Your answer should consist of all lines in the listing that hold the word "Website".

Segment Open

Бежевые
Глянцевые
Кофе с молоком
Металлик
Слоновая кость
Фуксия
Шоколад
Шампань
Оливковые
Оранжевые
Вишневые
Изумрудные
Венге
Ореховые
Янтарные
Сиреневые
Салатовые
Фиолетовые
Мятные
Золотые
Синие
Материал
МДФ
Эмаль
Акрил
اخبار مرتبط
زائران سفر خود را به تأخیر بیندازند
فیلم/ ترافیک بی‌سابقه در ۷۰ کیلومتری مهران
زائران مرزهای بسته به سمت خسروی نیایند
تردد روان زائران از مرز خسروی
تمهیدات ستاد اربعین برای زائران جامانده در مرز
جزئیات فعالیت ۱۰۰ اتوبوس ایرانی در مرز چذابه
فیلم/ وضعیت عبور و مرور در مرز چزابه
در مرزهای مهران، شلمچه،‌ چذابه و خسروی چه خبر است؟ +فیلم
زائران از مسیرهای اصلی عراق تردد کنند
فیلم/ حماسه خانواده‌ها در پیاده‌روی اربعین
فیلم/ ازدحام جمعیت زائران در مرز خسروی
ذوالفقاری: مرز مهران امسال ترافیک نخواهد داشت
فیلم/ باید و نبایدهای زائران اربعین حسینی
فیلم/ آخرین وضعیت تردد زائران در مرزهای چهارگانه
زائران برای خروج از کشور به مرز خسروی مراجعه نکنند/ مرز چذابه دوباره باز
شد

Segment Closed
Segment Open

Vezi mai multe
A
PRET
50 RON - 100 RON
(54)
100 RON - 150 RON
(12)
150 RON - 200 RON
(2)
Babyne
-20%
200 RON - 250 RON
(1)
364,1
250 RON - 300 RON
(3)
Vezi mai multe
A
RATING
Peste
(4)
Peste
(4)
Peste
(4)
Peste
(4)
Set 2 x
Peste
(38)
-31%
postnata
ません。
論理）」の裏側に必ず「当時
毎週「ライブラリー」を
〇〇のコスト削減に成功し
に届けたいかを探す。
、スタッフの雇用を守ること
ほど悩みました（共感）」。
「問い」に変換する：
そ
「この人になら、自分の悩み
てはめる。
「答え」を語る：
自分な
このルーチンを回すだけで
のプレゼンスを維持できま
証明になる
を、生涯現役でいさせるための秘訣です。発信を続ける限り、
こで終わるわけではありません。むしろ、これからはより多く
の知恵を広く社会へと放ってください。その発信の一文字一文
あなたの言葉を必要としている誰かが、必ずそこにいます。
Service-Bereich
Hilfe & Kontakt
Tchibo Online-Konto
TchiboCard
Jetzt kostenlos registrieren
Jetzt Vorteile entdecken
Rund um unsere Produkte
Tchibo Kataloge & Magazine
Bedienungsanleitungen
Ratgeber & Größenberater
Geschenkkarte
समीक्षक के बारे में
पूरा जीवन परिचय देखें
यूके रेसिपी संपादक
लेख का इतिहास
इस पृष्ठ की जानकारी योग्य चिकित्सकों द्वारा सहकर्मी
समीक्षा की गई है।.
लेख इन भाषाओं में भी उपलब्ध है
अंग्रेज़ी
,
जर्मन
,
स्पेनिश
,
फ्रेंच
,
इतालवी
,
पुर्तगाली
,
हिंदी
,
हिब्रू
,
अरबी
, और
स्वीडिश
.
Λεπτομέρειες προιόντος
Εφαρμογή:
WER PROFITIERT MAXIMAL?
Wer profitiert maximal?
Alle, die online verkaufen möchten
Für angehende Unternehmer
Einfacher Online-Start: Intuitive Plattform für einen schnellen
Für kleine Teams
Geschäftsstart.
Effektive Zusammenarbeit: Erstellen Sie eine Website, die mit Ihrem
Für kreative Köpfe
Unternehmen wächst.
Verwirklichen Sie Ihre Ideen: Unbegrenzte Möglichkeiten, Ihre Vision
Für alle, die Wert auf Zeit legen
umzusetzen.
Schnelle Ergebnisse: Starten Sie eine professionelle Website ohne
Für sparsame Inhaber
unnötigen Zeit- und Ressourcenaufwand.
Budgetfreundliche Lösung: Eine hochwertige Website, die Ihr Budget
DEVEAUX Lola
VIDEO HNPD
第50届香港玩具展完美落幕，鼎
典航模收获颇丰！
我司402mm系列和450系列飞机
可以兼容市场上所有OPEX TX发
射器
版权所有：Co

Segment Closed
Segment Open

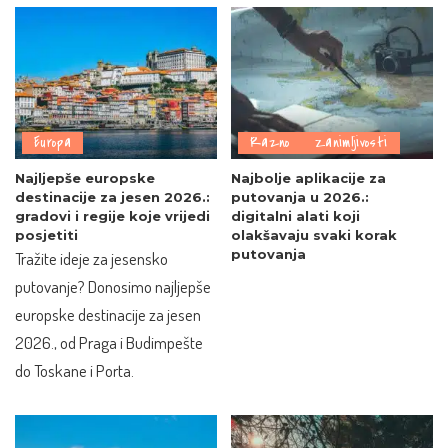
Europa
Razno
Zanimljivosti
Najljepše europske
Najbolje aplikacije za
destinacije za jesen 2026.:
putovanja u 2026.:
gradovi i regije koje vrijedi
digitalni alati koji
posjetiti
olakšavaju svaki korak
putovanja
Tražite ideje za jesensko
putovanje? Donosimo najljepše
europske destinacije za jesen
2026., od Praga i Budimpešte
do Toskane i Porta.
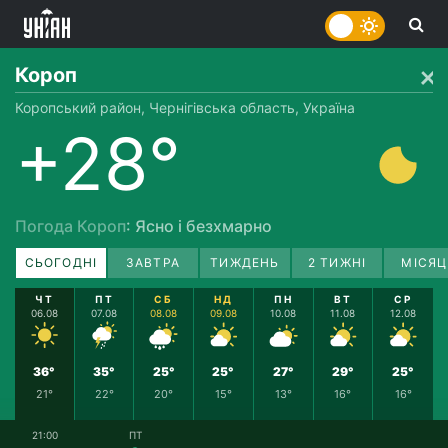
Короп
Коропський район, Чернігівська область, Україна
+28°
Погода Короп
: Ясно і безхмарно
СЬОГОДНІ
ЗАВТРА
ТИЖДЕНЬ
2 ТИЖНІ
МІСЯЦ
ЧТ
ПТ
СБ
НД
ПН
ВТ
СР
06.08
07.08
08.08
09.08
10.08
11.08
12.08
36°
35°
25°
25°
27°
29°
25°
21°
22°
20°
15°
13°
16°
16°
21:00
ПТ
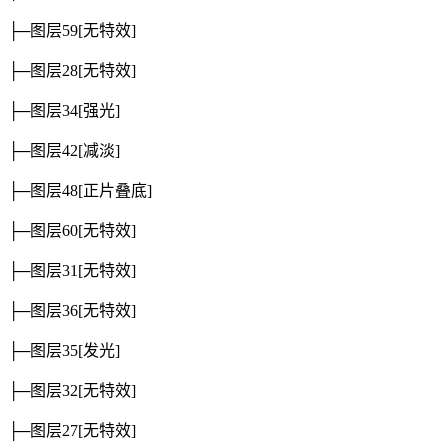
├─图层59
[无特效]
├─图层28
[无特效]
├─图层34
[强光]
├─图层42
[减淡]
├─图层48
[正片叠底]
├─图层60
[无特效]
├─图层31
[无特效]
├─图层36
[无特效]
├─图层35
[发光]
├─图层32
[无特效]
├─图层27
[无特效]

Segment Closed

→ Written answer:
Effektive Zusammenarbeit: Erstellen Sie eine Website, die mit Ihrem
Schnelle Ergebnisse: Starten Sie eine professionelle Website ohne
Budgetfreundliche Lösung: Eine hochwertige Website, die Ihr Budget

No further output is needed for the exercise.